Imagine this apocalyptic scene: the Devil Incarnate is sitting on her throne with wheels wearing the crown around her neck. Her royal portrait is Naruto-like. She does not have to say anything. She has spokespersons—a handsome angel with a forked tongue, a mother of all liars who is aptly named “Sungay,” and a harlequin who became a lawyer and announces on national TV that he is willing to sell his testicles to the devil. And there is another one, in the Supreme Court, a spokesperson who is named after a king who at his touch turns everything into gold including his own daughter. Imagine if he touches a court’s decision, let us say for example a Temporary Restraining Order? One time he allowed illiterate reporters to call him “Justice” even if in real life he is just a court jester. He appears so serious on television that he looks like a joke.

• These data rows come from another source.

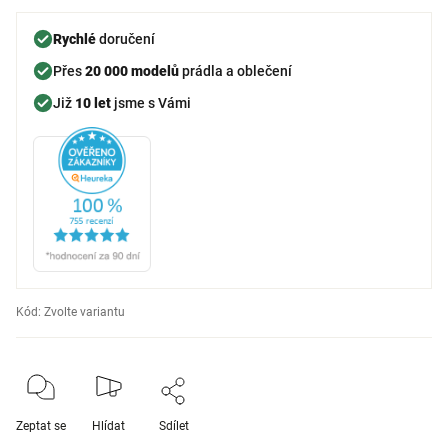
Rychlé
doručení
Přes
20 000 modelů
prádla a oblečení
Již
10 let
jsme s Vámi
Kód:
Zvolte variantu
Zeptat se
Hlídat
Sdílet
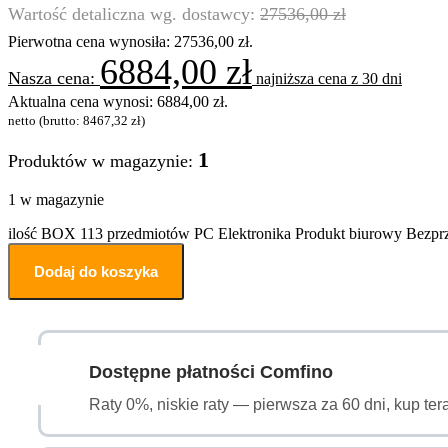
27536,00
zł
Pierwotna cena wynosiła: 27536,00 zł.
6884,00
zł
najniższa cena z 30 dni
Aktualna cena wynosi: 6884,00 zł.
netto (brutto:
8467,32
zł
)
1
Produktów w magazynie:
1 w magazynie
ilość BOX 113 przedmiotów PC Elektronika Produkt biurowy Bez
Dodaj do koszyka
Dostępne płatności Comfino
Raty 0%, niskie raty — pierwsza za 60 dni, kup ter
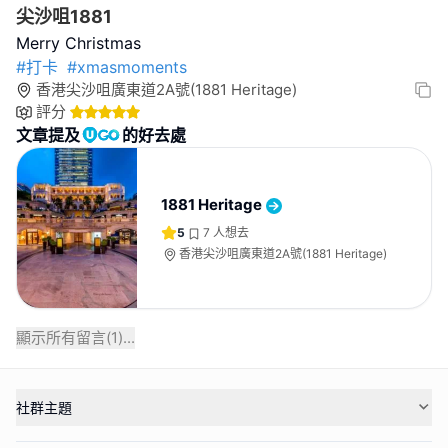
尖沙咀1881
#打卡
#xmasmoments
香港尖沙咀廣東道2A號(1881 Heritage)
評分
文章提及
的好去處
1881 Heritage
5
7
人想去
香港尖沙咀廣東道2A號(1881 Heritage)
顯示所有留言(
1
)...
社群主題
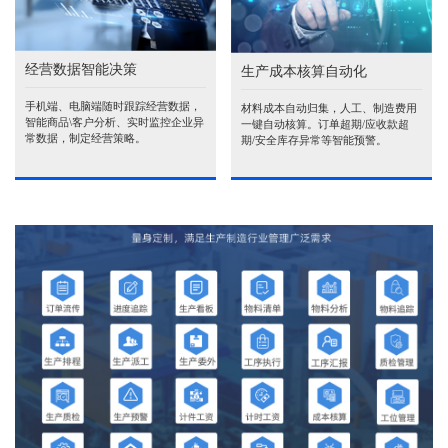
经营数据智能决策
生产成本核算自动化
手机端、电脑端随时跟踪经营数据，
材料成本自动归集，人工、制造费用
智能商品\客户分析、实时监控企业异
一键自动核算。订单超期/应收款超
常数据，制定经营策略。
期/安全库存异常等智能预警。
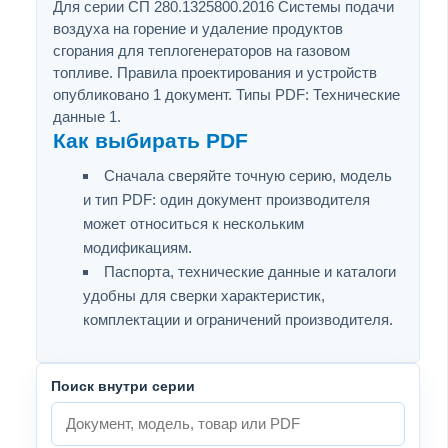
Для серии СП 280.1325800.2016 Системы подачи
воздуха на горение и удаление продуктов
сгорания для теплогенераторов на газовом
топливе. Правила проектирования и устройств
опубликовано 1 документ. Типы PDF: Технические
данные 1.
Как выбирать PDF
Сначала сверяйте точную серию, модель
и тип PDF: один документ производителя
может относиться к нескольким
модификациям.
Паспорта, технические данные и каталоги
удобны для сверки характеристик,
комплектации и ограничений производителя.
Поиск внутри серии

This is my point: To do nothing about this, meaning letting loose of the Devil Incarnate and her phantasmal entourage, is a real national disaster. And as a writer with some kind of imagination I have no choice but to write about it. Of course I would rather be the policeman who would be tasked to arrest Gloria and drag her from her hospital bed and throw her to the prison cell. But too late for that already, I mean, me being a policeman. Although I have a big tummy for that role I am afraid of guns. I shudder at hearing a gunshot. I was born a writer and my job is to write.

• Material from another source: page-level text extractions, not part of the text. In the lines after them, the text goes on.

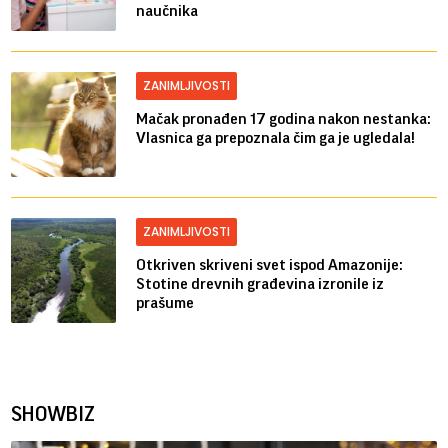
naučnika
ZANIMLJIVOSTI
Mačak pronađen 17 godina nakon nestanka:
Vlasnica ga prepoznala čim ga je ugledala!
ZANIMLJIVOSTI
Otkriven skriveni svet ispod Amazonije:
Stotine drevnih građevina izronile iz
prašume
SHOWBIZ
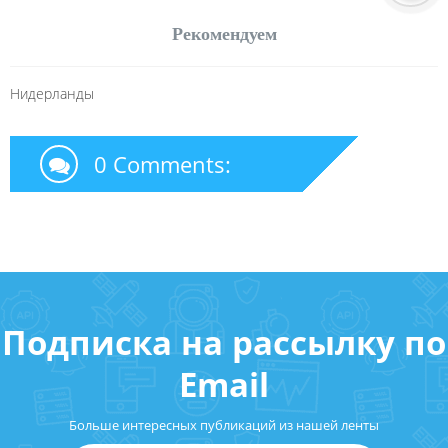
Рекомендуем
Нидерланды
0 Comments:
Подписка на рассылку по
Email
Больше интересных публикаций из нашей ленты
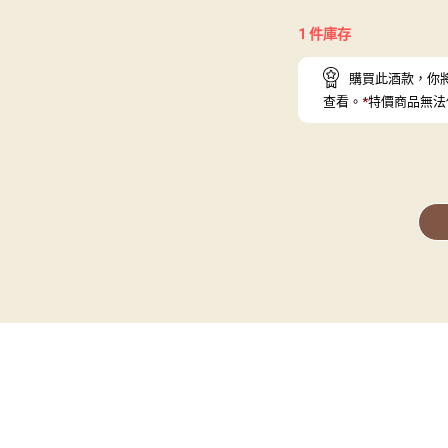
1 件庫存
購買此酒款，你
查看。
*
特價商品無法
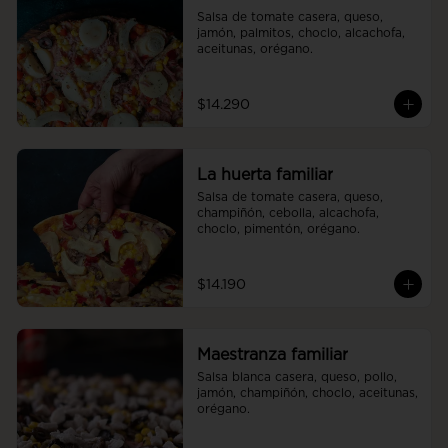
Salsa de tomate casera, queso, 
jamón, palmitos, choclo, alcachofa, 
aceitunas, orégano.
$14.290
La huerta familiar
Salsa de tomate casera, queso, 
champiñón, cebolla, alcachofa, 
choclo, pimentón, orégano.
$14.190
Maestranza familiar
Salsa blanca casera, queso, pollo, 
jamón, champiñón, choclo, aceitunas, 
orégano.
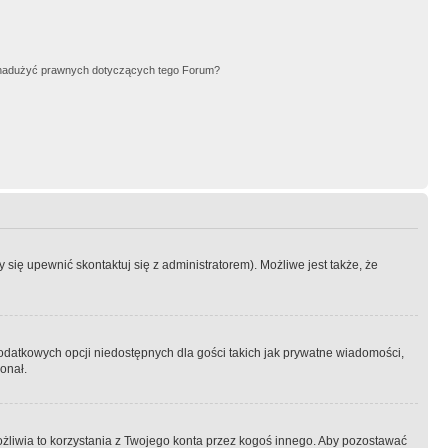
nadużyć prawnych dotyczących tego Forum?
się upewnić skontaktuj się z administratorem). Możliwe jest także, że
dodatkowych opcji niedostępnych dla gości takich jak prywatne wiadomości,
onał.
żliwia to korzystania z Twojego konta przez kogoś innego. Aby pozostawać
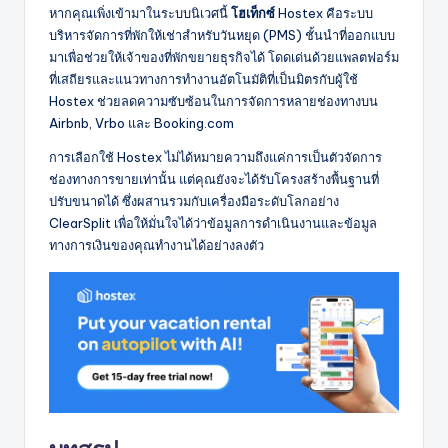
หากคุณเพิ่งเข้ามาในระบบนิเวศนี้
โฮเท็กซ์
Hostex คือระบบ
บริหารจัดการที่พักให้เช่าสำหรับวันหยุด (PMS) ชั้นนำที่ออกแบบ
มาเพื่อช่วยให้เจ้าของที่พักขยายธุรกิจได้ โดดเด่นด้วยแพลตฟอร์ม
ที่เสถียรและแนวทางการทำงานอัตโนมัติที่เป็นมิตรกับผู้ใช้
Hostex ช่วยลดความซับซ้อนในการจัดการหลายช่องทางบน
Airbnb, Vrbo และ Booking.com
การเลือกใช้ Hostex ไม่ได้หมายความถึงแค่การเป็นตัวจัดการ
ช่องทางการขายเท่านั้น แต่คุณยังจะได้รับโครงสร้างพื้นฐานที่
ปรับขนาดได้ ซึ่งผสานรวมกับเครื่องมือระดับโลกอย่าง
ClearSplit เพื่อให้มั่นใจได้ว่าข้อมูลการดำเนินงานและข้อมูล
ทางการเงินของคุณทำงานได้อย่างลงตัว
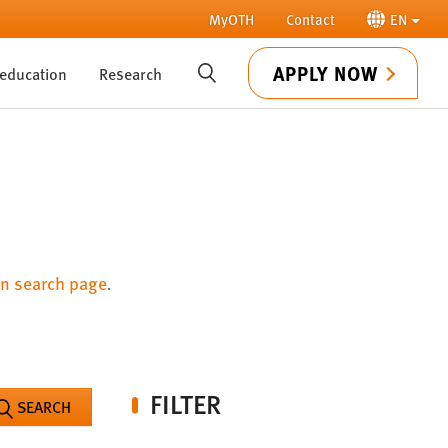
MyOTH
Contact
EN
APPLY NOW
 education
Research
SUCHE
n search page
.
FILTER
SEARCH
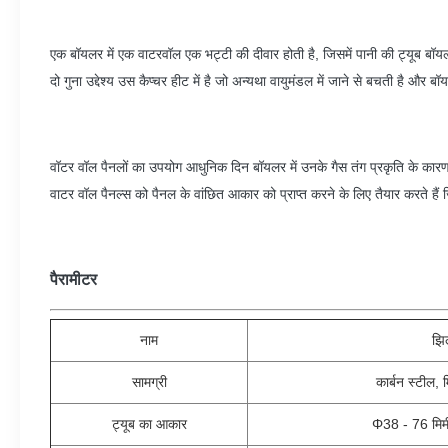
एक बॉयलर में एक वाटरवॉल एक भट्टी की दीवार होती है, जिसमें पानी की ट्यूब बॉयलर म
दो गुना उद्देश्य उस कैप्चर हीट में है जो अन्यथा वायुमंडल में जाने से बचती है और बॉ
वॉटर वॉल पैनलों का उपयोग आधुनिक दिन बॉयलर में उनके गैस तंग प्रकृति के कारण
वाटर वॉल पैनल्स को पैनल के वांछित आकार को प्राप्त करने के लिए तैयार करते हैं जि
पैरामीटर
नाम
झिल
सामग्री
कार्बन स्टील, 
ट्यूब का आकार
Φ38 - 76 मिम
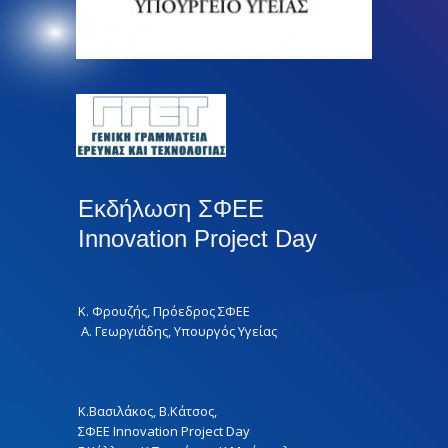
Εκδήλωση ΣΦΕΕ
Innovation Project Day
Κ. Φρουζής, Πρόεδρος ΣΦΕΕ
Α. Γεωργιάδης, Υπουργός Υγείας
Κ.Βασιλάκος, Β.Κάτσος,
ΣΦΕΕ Innovation Project Day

Writing is difficult. Writing is wrestling with words in the ring of our mind. Cirilo F. Bautista in his poem “Addressed to Himself” (The Cave and Other Poems, 1968) beautifully described this internal and eternal struggle of the writer,
How hard I have made life for you, Cirilo,
Who wrestle with words to free my mind;
Your various battles, you do not know,

Poise at me the same buckle, the same wind
That eagles in anger hotly ride on.
Yet like buckles you never break, though blind

At times you pine and pine for beauty gone—
Ah, never take the same courage, mon ami,
Wisdom and the past are never one.

But learn to distrust language that we
In constant dreams deem the only fact,
Kill it in seduction or heraldry

So eagle-like you may invent your act;
Then think you walk in a world of thrall,
Where beauty walks too but does not look back,

Crossing the foggy fjords of the skull.

This is the curse of the writer. We have no other weapons against the ugly memory of disasters but words. But we know that words would betray us because words, as I learned from Bautista, are never enough. Language is never enough to express what we want to express. We can do nothing about it and just live with it. This in itself is another disaster.

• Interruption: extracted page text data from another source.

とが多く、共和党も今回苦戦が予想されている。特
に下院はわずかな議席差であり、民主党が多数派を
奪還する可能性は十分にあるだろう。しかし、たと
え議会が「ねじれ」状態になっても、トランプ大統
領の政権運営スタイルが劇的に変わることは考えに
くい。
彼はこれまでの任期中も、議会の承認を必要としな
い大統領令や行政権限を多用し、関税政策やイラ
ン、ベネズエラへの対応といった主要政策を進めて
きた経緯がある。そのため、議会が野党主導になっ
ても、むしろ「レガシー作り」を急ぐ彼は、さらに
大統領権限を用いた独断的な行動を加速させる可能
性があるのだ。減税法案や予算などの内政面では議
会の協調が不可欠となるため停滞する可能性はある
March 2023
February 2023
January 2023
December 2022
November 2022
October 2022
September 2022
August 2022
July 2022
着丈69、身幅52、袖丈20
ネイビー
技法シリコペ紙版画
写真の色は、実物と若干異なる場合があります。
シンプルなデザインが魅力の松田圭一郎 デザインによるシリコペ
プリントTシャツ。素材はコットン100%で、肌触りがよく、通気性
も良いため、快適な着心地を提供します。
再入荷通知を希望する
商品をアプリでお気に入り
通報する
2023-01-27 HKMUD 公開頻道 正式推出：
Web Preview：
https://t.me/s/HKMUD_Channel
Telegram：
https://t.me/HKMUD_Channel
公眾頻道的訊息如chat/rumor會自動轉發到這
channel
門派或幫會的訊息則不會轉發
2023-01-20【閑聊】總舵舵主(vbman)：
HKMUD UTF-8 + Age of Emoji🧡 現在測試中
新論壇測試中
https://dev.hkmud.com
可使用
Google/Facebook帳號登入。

What I don’t understand is that we always refer to the apocalypse when we encounter a cataclysmic disaster. Apocalypse is just one of the major disasters humanity will see and experience. The human spirit will always survive and we writers have no choice but to write about it. We will deal with these disasters sitting down and writing. For this is our gift. For this is our curse. It is given to us in our personal—very personal—capacity. We are only left with two choices—to write or to go crazy. The only Choice is clear for to go crazy is to surrender to the devil our beautiful mind, our imagination, our very soul. As writers we just have to endure.

[November 2011
Pasig City]

J. I. E. TEODORO, poet, fictionist, essayist, and playwright in Kinaray-a, Filipino, English, and Hiligaynon, is an Assistant Professor of Filipino and Literature at the College of Liberal Arts of Miriam College in Quezon City. He is the author of Kung ang Tula ay Pwedeng Pambili ng Lalaki, Pagmumuni-muni at Pagtatalak ng Sirenang Nagpapanggap na Prinsesa, and Anghel sang Capiz. He is from San Jose de Buenavista, Antique and currently lives in Pasig City.

2 thoughts on ““Every Disaster is Personal” ni John Iremil Teodoro

  1. My Mermaid friend, words forge the blade that cuts even the dullest of minds. Thank you for this beautiful piece, padayon!